1D random walk-probability to go back to origin
Let $P_{i\ge 0}$ be the probability of ever reaching position $x+i$ when starting from position $x$ (this is independent of $x$, since the transition probabilities are). Clearly $P_0=1$, and $P_i\rightarrow 0$ as $i\rightarrow\infty$ provided that the right-hop probability $q < 1/2$ (in this case $q = 1/3$). Otherwise, $$ P_i = qP_{i-1} + (1-q)P_{i+1}, $$ You can guess the solution to be of the form $P_i = \alpha^i$ for some $0 < \alpha < 1$. This turns out to satisfy the conditions if $$ \alpha = q + (1-q) \alpha^2, $$ which has the solution $\alpha = q/(1-q)$ in this case.
For the problem specified, you want to know the total probability of returning to the origin after the first step. If the first step is to the right (which happens with probability $q$), then you must return to the origin; if it is to the left (with probability $1-q$), then you will return to the origin with probability $P_1 = \alpha = q/(1-q)$. So the solution is $$ P_{\text{return}} = q + (1-q)\alpha = q + (1-q)\frac{q}{1-q} = 2q $$ for general $q<1/2$, and $P_{\text{return}} = 2/3$ in this case.
The problem you refer to is the study of return probability for a random walk on a lattice. In your case, the lattice is the 1-D lattice of integers. This problem is very well studied on general lattices. A famous theorem by Polya says that while the probability of return is $1$ for symmetric random walks (i.e., all moves are equally likely unlike in this question) in $1$ and $2$ dimensional lattices, it is strictly less than $1$ in all higher dimensions. See here for more details.
The solution posted by mjqxxxx is very clever and is perfectly valid. If you are interested in other solutions, a very systematic way of studying this problem is through the use of generating functions. See this lecture notes for more information (In fact, these notes have the solution to the problem you posed).

Data extract:
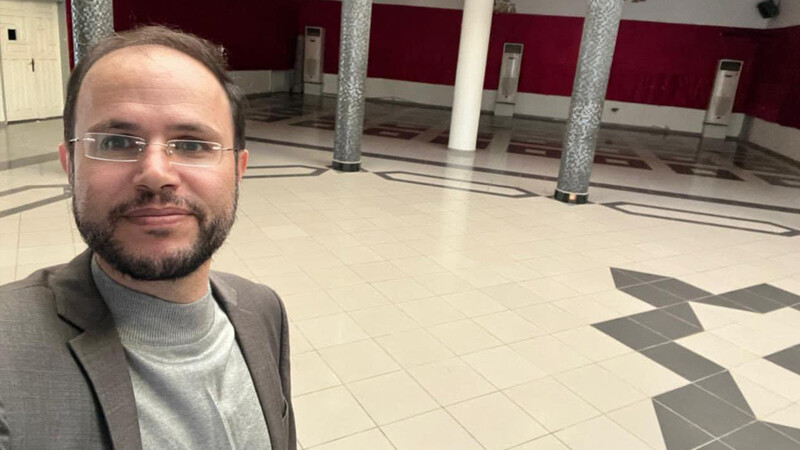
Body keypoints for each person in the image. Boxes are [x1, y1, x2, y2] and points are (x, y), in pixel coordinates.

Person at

Your task: Could you quote the part of the random-walk thread that opens with the words containing "For the problem" and closes with "2/3$ in this case."? The material comes from a different source than the random-walk thread.

Your response:
For the problem specified, you want to know the total probability of returning to the origin after the first step. If the first step is to the right (which happens with probability $q$), then you must return to the origin; if it is to the left (with probability $1-q$), then you will return to the origin with probability $P_1 = \alpha = q/(1-q)$. So the solution is $$ P_{\text{return}} = q + (1-q)\alpha = q + (1-q)\frac{q}{1-q} = 2q $$ for general $q<1/2$, and $P_{\text{return}} = 2/3$ in this case.